**Problem requirements**
Skipping any pictures, give all of the records below again exactly.

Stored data
╭──
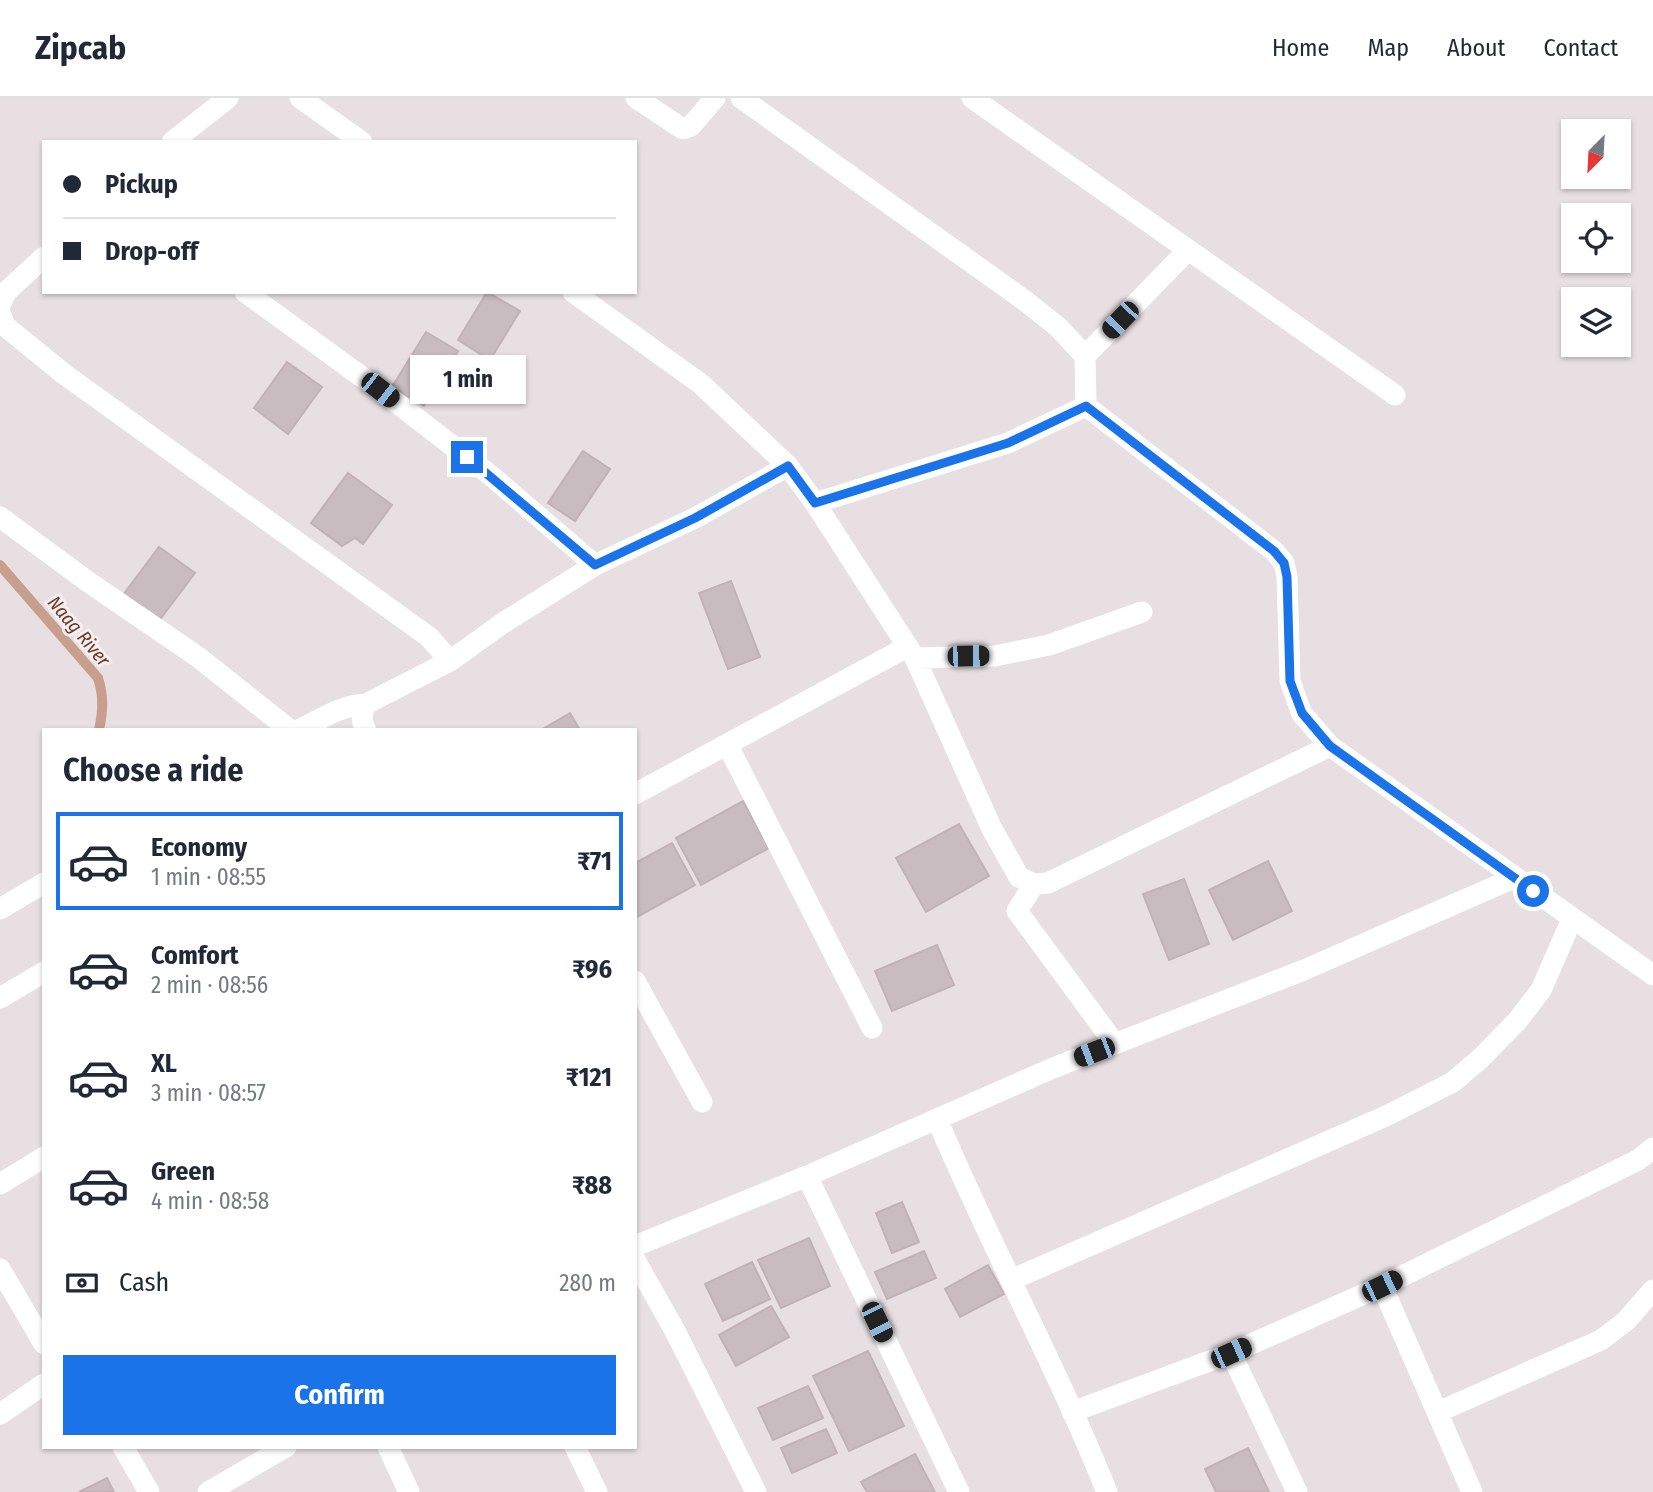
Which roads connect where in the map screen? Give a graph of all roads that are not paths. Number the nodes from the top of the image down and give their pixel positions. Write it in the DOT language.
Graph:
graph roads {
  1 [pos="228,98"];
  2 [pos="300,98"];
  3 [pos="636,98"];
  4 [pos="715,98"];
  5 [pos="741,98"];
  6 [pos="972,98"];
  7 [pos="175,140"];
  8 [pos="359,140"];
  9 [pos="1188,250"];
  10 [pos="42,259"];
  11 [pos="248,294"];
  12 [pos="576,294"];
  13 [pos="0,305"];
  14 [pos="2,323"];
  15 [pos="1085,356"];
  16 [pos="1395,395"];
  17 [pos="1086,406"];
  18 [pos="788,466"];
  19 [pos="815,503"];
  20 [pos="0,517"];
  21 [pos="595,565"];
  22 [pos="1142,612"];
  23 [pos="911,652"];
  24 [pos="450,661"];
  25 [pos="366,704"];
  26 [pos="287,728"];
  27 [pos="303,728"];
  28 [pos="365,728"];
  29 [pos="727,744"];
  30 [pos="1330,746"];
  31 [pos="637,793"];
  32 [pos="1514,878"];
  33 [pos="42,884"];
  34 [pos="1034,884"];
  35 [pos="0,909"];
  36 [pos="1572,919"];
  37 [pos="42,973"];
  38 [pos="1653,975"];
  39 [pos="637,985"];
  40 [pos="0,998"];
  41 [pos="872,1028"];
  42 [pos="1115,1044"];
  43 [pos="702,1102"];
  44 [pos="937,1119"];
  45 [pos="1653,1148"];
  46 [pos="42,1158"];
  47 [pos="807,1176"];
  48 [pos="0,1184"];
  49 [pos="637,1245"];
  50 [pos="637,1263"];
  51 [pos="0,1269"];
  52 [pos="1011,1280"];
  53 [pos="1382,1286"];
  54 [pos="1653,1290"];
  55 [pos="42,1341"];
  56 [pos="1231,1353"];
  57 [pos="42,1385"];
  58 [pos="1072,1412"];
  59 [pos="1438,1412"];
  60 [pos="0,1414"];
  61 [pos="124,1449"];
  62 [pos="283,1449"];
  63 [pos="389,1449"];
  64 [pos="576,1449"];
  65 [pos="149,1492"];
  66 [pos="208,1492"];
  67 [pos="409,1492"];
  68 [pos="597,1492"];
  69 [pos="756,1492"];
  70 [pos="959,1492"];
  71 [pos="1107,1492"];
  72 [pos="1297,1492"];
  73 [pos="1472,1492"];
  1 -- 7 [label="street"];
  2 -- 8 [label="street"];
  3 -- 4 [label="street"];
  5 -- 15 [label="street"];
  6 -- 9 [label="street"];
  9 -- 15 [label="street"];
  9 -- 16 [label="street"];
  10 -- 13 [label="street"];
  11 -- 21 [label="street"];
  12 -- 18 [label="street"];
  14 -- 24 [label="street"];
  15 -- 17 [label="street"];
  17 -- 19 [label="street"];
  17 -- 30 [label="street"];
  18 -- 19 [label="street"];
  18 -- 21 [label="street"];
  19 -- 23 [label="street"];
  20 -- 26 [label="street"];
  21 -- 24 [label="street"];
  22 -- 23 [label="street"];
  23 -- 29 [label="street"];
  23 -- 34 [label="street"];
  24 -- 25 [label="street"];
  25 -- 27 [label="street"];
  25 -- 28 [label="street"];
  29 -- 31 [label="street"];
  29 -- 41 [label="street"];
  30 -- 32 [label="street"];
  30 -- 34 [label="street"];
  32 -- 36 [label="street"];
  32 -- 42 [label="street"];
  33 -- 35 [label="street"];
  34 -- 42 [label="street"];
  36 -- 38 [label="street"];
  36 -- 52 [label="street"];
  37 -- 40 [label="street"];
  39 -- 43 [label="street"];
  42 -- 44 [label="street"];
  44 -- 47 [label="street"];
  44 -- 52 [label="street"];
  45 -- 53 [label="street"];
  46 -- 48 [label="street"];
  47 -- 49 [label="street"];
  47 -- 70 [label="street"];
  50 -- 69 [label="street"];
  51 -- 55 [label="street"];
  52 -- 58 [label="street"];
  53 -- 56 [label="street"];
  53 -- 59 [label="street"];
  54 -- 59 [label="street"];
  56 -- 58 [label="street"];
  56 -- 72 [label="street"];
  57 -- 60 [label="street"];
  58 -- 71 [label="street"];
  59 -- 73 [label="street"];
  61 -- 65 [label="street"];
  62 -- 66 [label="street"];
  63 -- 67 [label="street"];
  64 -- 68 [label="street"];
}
╰──
**Reply to the exercise**
Which roads connect where in the map screen? Give a graph of all roads that are not paths. Number the nodes from the top of the image down and give their pixel positions. Write it in the DOT language.
Graph:
graph roads {
  1 [pos="228,98"];
  2 [pos="300,98"];
  3 [pos="636,98"];
  4 [pos="715,98"];
  5 [pos="741,98"];
  6 [pos="972,98"];
  7 [pos="175,140"];
  8 [pos="359,140"];
  9 [pos="1188,250"];
  10 [pos="42,259"];
  11 [pos="248,294"];
  12 [pos="576,294"];
  13 [pos="0,305"];
  14 [pos="2,323"];
  15 [pos="1085,356"];
  16 [pos="1395,395"];
  17 [pos="1086,406"];
  18 [pos="788,466"];
  19 [pos="815,503"];
  20 [pos="0,517"];
  21 [pos="595,565"];
  22 [pos="1142,612"];
  23 [pos="911,652"];
  24 [pos="450,661"];
  25 [pos="366,704"];
  26 [pos="287,728"];
  27 [pos="303,728"];
  28 [pos="365,728"];
  29 [pos="727,744"];
  30 [pos="1330,746"];
  31 [pos="637,793"];
  32 [pos="1514,878"];
  33 [pos="42,884"];
  34 [pos="1034,884"];
  35 [pos="0,909"];
  36 [pos="1572,919"];
  37 [pos="42,973"];
  38 [pos="1653,975"];
  39 [pos="637,985"];
  40 [pos="0,998"];
  41 [pos="872,1028"];
  42 [pos="1115,1044"];
  43 [pos="702,1102"];
  44 [pos="937,1119"];
  45 [pos="1653,1148"];
  46 [pos="42,1158"];
  47 [pos="807,1176"];
  48 [pos="0,1184"];
  49 [pos="637,1245"];
  50 [pos="637,1263"];
  51 [pos="0,1269"];
  52 [pos="1011,1280"];
  53 [pos="1382,1286"];
  54 [pos="1653,1290"];
  55 [pos="42,1341"];
  56 [pos="1231,1353"];
  57 [pos="42,1385"];
  58 [pos="1072,1412"];
  59 [pos="1438,1412"];
  60 [pos="0,1414"];
  61 [pos="124,1449"];
  62 [pos="283,1449"];
  63 [pos="389,1449"];
  64 [pos="576,1449"];
  65 [pos="149,1492"];
  66 [pos="208,1492"];
  67 [pos="409,1492"];
  68 [pos="597,1492"];
  69 [pos="756,1492"];
  70 [pos="959,1492"];
  71 [pos="1107,1492"];
  72 [pos="1297,1492"];
  73 [pos="1472,1492"];
  1 -- 7 [label="street"];
  2 -- 8 [label="street"];
  3 -- 4 [label="street"];
  5 -- 15 [label="street"];
  6 -- 9 [label="street"];
  9 -- 15 [label="street"];
  9 -- 16 [label="street"];
  10 -- 13 [label="street"];
  11 -- 21 [label="street"];
  12 -- 18 [label="street"];
  14 -- 24 [label="street"];
  15 -- 17 [label="street"];
  17 -- 19 [label="street"];
  17 -- 30 [label="street"];
  18 -- 19 [label="street"];
  18 -- 21 [label="street"];
  19 -- 23 [label="street"];
  20 -- 26 [label="street"];
  21 -- 24 [label="street"];
  22 -- 23 [label="street"];
  23 -- 29 [label="street"];
  23 -- 34 [label="street"];
  24 -- 25 [label="street"];
  25 -- 27 [label="street"];
  25 -- 28 [label="street"];
  29 -- 31 [label="street"];
  29 -- 41 [label="street"];
  30 -- 32 [label="street"];
  30 -- 34 [label="street"];
  32 -- 36 [label="street"];
  32 -- 42 [label="street"];
  33 -- 35 [label="street"];
  34 -- 42 [label="street"];
  36 -- 38 [label="street"];
  36 -- 52 [label="street"];
  37 -- 40 [label="street"];
  39 -- 43 [label="street"];
  42 -- 44 [label="street"];
  44 -- 47 [label="street"];
  44 -- 52 [label="street"];
  45 -- 53 [label="street"];
  46 -- 48 [label="street"];
  47 -- 49 [label="street"];
  47 -- 70 [label="street"];
  50 -- 69 [label="street"];
  51 -- 55 [label="street"];
  52 -- 58 [label="street"];
  53 -- 56 [label="street"];
  53 -- 59 [label="street"];
  54 -- 59 [label="street"];
  56 -- 58 [label="street"];
  56 -- 72 [label="street"];
  57 -- 60 [label="street"];
  58 -- 71 [label="street"];
  59 -- 73 [label="street"];
  61 -- 65 [label="street"];
  62 -- 66 [label="street"];
  63 -- 67 [label="street"];
  64 -- 68 [label="street"];
}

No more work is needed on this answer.